— What needs to be done —
For each entry below, copy the text exactly and leave out any picture.

— Data under study —

- - - - -

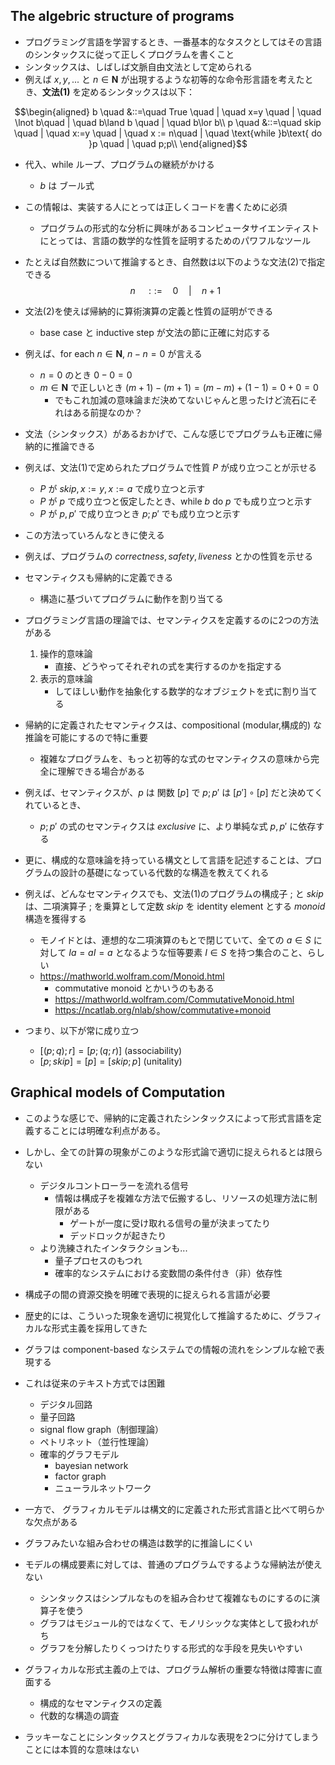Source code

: ## The algebric structure of programs

- プログラミング言語を学習するとき、一番基本的なタスクとしてはその言語のシンタックスに従って正しくプログラムを書くこと
- シンタックスは、しばしば文脈自由文法として定められる
- 例えば $x, y, ...$ と $n\in\mathbf{N}$ が出現するような初等的な命令形言語を考えたとき、**文法(1)** を定めるシンタックスは以下：

$$\begin{aligned}
b \quad &::=\quad True \quad | \quad x=y \quad | \quad \lnot b\quad | \quad b\land b \quad | \quad b\lor b\\
p \quad &::=\quad skip \quad | \quad x:=y \quad | \quad x := n\quad | \quad \text{while }b\text{  do  }p \quad | \quad p;p\\
\end{aligned}$$

- 代入、while ループ、プログラムの継続がかける
	- $b$ は ブール式
- この情報は、実装する人にとっては正しくコードを書くために必須
	- プログラムの形式的な分析に興味があるコンピュータサイエンティストにとっては、言語の数学的な性質を証明するためのパワフルなツール
- たとえば自然数について推論するとき、自然数は以下のような文法(2)で指定できる
$$n\quad ::=\quad 0\quad|\quad n+1$$
- 文法(2)を使えば帰納的に算術演算の定義と性質の証明ができる
	- base case と inductive step が文法の節に正確に対応する
- 例えば、for each $n\in\mathbf{N}$, $n-n=0$ が言える
	- $n=0$ のとき $0-0=0$
	- $m\in\mathbf{N}$ で正しいとき $(m+1)-(m+1)=(m-m)+(1-1)=0+0=0$ 
		- でもこれ加減の意味論まだ決めてないじゃんと思ったけど流石にそれはある前提なのか？

- 文法（シンタックス）があるおかげで、こんな感じでプログラムも正確に帰納的に推論できる
- 例えば、文法(1)で定められたプログラムで性質 $P$ が成り立つことが示せる
	- $P$ が $skip, x:=y, x:=a$ で成り立つと示す
	- $P$ が $p$ で成り立つと仮定したとき、$\text{while }b\text{  do  }p$ でも成り立つと示す
	- $P$ が $p,p'$ で成り立つとき $p;p'$ でも成り立つと示す

- この方法っていろんなときに使える
-  例えば、プログラムの $correctness,safety,liveness$ とかの性質を示せる
- セマンティクスも帰納的に定義できる
	- 構造に基づいてプログラムに動作を割り当てる
- プログラミング言語の理論では、セマンティクスを定義するのに2つの方法がある
	1. 操作的意味論
		- 直接、どうやってそれぞれの式を実行するのかを指定する
	2. 表示的意味論
		- してほしい動作を抽象化する数学的なオブジェクトを式に割り当てる
- 帰納的に定義されたセマンティクスは、compositional (modular,構成的) な推論を可能にするので特に重要
	- 複雑なプログラムを、もっと初等的な式のセマンティクスの意味から完全に理解できる場合がある
- 例えば、セマンティクスが、$p$ は 関数 $[p]$ で $p;p'$ は $[p']\circ[p]$ だと決めてくれているとき、
	- $p;p'$ の式のセマンティクスは $exclusive$ に、より単純な式 $p,p'$ に依存する

- 更に、構成的な意味論を持っている構文として言語を記述することは、プログラムの設計の基礎になっている代数的な構造を教えてくれる
- 例えば、どんなセマンティクスでも、文法(1)のプログラムの構成子 $;$ と $skip$ は、二項演算子 $;$ を乗算として定数 $skip$ を identity element とする $monoid$ 構造を獲得する
	- モノイドとは、連想的な二項演算のもとで閉じていて、全ての $a\in S$ に対して $Ia=aI=a$ となるような恒等要素 $I\in S$ を持つ集合のこと、らしい
	- https://mathworld.wolfram.com/Monoid.html
		- commutative monoid とかいうのもある
		- https://mathworld.wolfram.com/CommutativeMonoid.html
		- https://ncatlab.org/nlab/show/commutative+monoid
- つまり、以下が常に成り立つ
	- $[(p;q);r]=[p;(q;r)]$ (associability)
 	- $[p;skip]=[p]=[skip;p]$ (unitality)

## Graphical models of Computation

- このような感じで、帰納的に定義されたシンタックスによって形式言語を定義することには明確な利点がある。
- しかし、全ての計算の現象がこのような形式論で適切に捉えられるとは限らない
	- デジタルコントローラーを流れる信号
		- 情報は構成子を複雑な方法で伝搬するし、リソースの処理方法に制限がある
			- ゲートが一度に受け取れる信号の量が決まってたり
			- デッドロックが起きたり
	- より洗練されたインタラクションも...
		- 量子プロセスのもつれ
		- 確率的なシステムにおける変数間の条件付き（非）依存性
- 構成子の間の資源交換を明確で表現的に捉えられる言語が必要

- 歴史的には、こういった現象を適切に視覚化して推論するために、グラフィカルな形式主義を採用してきた
- グラフは component-based なシステムでの情報の流れをシンプルな絵で表現する
- これは従来のテキスト方式では困難
	- デジタル回路
	- 量子回路
	- signal flow graph（制御理論）
	- ペトリネット（並行性理論）
	- 確率的グラフモデル
		- bayesian network
		- factor graph
		- ニューラルネットワーク

- 一方で、 グラフィカルモデルは構文的に定義された形式言語と比べて明らかな欠点がある
- グラフみたいな組み合わせの構造は数学的に推論しにくい
- モデルの構成要素に対しては、普通のプログラムでするような帰納法が使えない
	- シンタックスはシンプルなものを組み合わせて複雑なものにするのに演算子を使う
	- グラフはモジュール的ではなくて、モノリシックな実体として扱われがち
	- グラフを分解したりくっつけたりする形式的な手段を見失いやすい
- グラフィカルな形式主義の上では、プログラム解析の重要な特徴は障害に直面する
	- 構成的なセマンティクスの定義
	- 代数的な構造の調査
- ラッキーなことにシンタックスとグラフィカルな表現を2つに分けてしまうことには本質的な意味はない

- - - - -

— Exercise result —
Source code

: ## The algebric structure of programs

- プログラミング言語を学習するとき、一番基本的なタスクとしてはその言語のシンタックスに従って正しくプログラムを書くこと
- シンタックスは、しばしば文脈自由文法として定められる
- 例えば $x, y, ...$ と $n\in\mathbf{N}$ が出現するような初等的な命令形言語を考えたとき、**文法(1)** を定めるシンタックスは以下：

$$\begin{aligned}
b \quad &::=\quad True \quad | \quad x=y \quad | \quad \lnot b\quad | \quad b\land b \quad | \quad b\lor b\\
p \quad &::=\quad skip \quad | \quad x:=y \quad | \quad x := n\quad | \quad \text{while }b\text{  do  }p \quad | \quad p;p\\
\end{aligned}$$

- 代入、while ループ、プログラムの継続がかける
	- $b$ は ブール式
- この情報は、実装する人にとっては正しくコードを書くために必須
	- プログラムの形式的な分析に興味があるコンピュータサイエンティストにとっては、言語の数学的な性質を証明するためのパワフルなツール
- たとえば自然数について推論するとき、自然数は以下のような文法(2)で指定できる
$$n\quad ::=\quad 0\quad|\quad n+1$$
- 文法(2)を使えば帰納的に算術演算の定義と性質の証明ができる
	- base case と inductive step が文法の節に正確に対応する
- 例えば、for each $n\in\mathbf{N}$, $n-n=0$ が言える
	- $n=0$ のとき $0-0=0$
	- $m\in\mathbf{N}$ で正しいとき $(m+1)-(m+1)=(m-m)+(1-1)=0+0=0$ 
		- でもこれ加減の意味論まだ決めてないじゃんと思ったけど流石にそれはある前提なのか？

- 文法（シンタックス）があるおかげで、こんな感じでプログラムも正確に帰納的に推論できる
- 例えば、文法(1)で定められたプログラムで性質 $P$ が成り立つことが示せる
	- $P$ が $skip, x:=y, x:=a$ で成り立つと示す
	- $P$ が $p$ で成り立つと仮定したとき、$\text{while }b\text{  do  }p$ でも成り立つと示す
	- $P$ が $p,p'$ で成り立つとき $p;p'$ でも成り立つと示す

- この方法っていろんなときに使える
-  例えば、プログラムの $correctness,safety,liveness$ とかの性質を示せる
- セマンティクスも帰納的に定義できる
	- 構造に基づいてプログラムに動作を割り当てる
- プログラミング言語の理論では、セマンティクスを定義するのに2つの方法がある
	1. 操作的意味論
		- 直接、どうやってそれぞれの式を実行するのかを指定する
	2. 表示的意味論
		- してほしい動作を抽象化する数学的なオブジェクトを式に割り当てる
- 帰納的に定義されたセマンティクスは、compositional (modular,構成的) な推論を可能にするので特に重要
	- 複雑なプログラムを、もっと初等的な式のセマンティクスの意味から完全に理解できる場合がある
- 例えば、セマンティクスが、$p$ は 関数 $[p]$ で $p;p'$ は $[p']\circ[p]$ だと決めてくれているとき、
	- $p;p'$ の式のセマンティクスは $exclusive$ に、より単純な式 $p,p'$ に依存する

- 更に、構成的な意味論を持っている構文として言語を記述することは、プログラムの設計の基礎になっている代数的な構造を教えてくれる
- 例えば、どんなセマンティクスでも、文法(1)のプログラムの構成子 $;$ と $skip$ は、二項演算子 $;$ を乗算として定数 $skip$ を identity element とする $monoid$ 構造を獲得する
	- モノイドとは、連想的な二項演算のもとで閉じていて、全ての $a\in S$ に対して $Ia=aI=a$ となるような恒等要素 $I\in S$ を持つ集合のこと、らしい
	- https://mathworld.wolfram.com/Monoid.html
		- commutative monoid とかいうのもある
		- https://mathworld.wolfram.com/CommutativeMonoid.html
		- https://ncatlab.org/nlab/show/commutative+monoid
- つまり、以下が常に成り立つ
	- $[(p;q);r]=[p;(q;r)]$ (associability)
 	- $[p;skip]=[p]=[skip;p]$ (unitality)

## Graphical models of Computation

- このような感じで、帰納的に定義されたシンタックスによって形式言語を定義することには明確な利点がある。
- しかし、全ての計算の現象がこのような形式論で適切に捉えられるとは限らない
	- デジタルコントローラーを流れる信号
		- 情報は構成子を複雑な方法で伝搬するし、リソースの処理方法に制限がある
			- ゲートが一度に受け取れる信号の量が決まってたり
			- デッドロックが起きたり
	- より洗練されたインタラクションも...
		- 量子プロセスのもつれ
		- 確率的なシステムにおける変数間の条件付き（非）依存性
- 構成子の間の資源交換を明確で表現的に捉えられる言語が必要

- 歴史的には、こういった現象を適切に視覚化して推論するために、グラフィカルな形式主義を採用してきた
- グラフは component-based なシステムでの情報の流れをシンプルな絵で表現する
- これは従来のテキスト方式では困難
	- デジタル回路
	- 量子回路
	- signal flow graph（制御理論）
	- ペトリネット（並行性理論）
	- 確率的グラフモデル
		- bayesian network
		- factor graph
		- ニューラルネットワーク

- 一方で、 グラフィカルモデルは構文的に定義された形式言語と比べて明らかな欠点がある
- グラフみたいな組み合わせの構造は数学的に推論しにくい
- モデルの構成要素に対しては、普通のプログラムでするような帰納法が使えない
	- シンタックスはシンプルなものを組み合わせて複雑なものにするのに演算子を使う
	- グラフはモジュール的ではなくて、モノリシックな実体として扱われがち
	- グラフを分解したりくっつけたりする形式的な手段を見失いやすい
- グラフィカルな形式主義の上では、プログラム解析の重要な特徴は障害に直面する
	- 構成的なセマンティクスの定義
	- 代数的な構造の調査
- ラッキーなことにシンタックスとグラフィカルな表現を2つに分けてしまうことには本質的な意味はない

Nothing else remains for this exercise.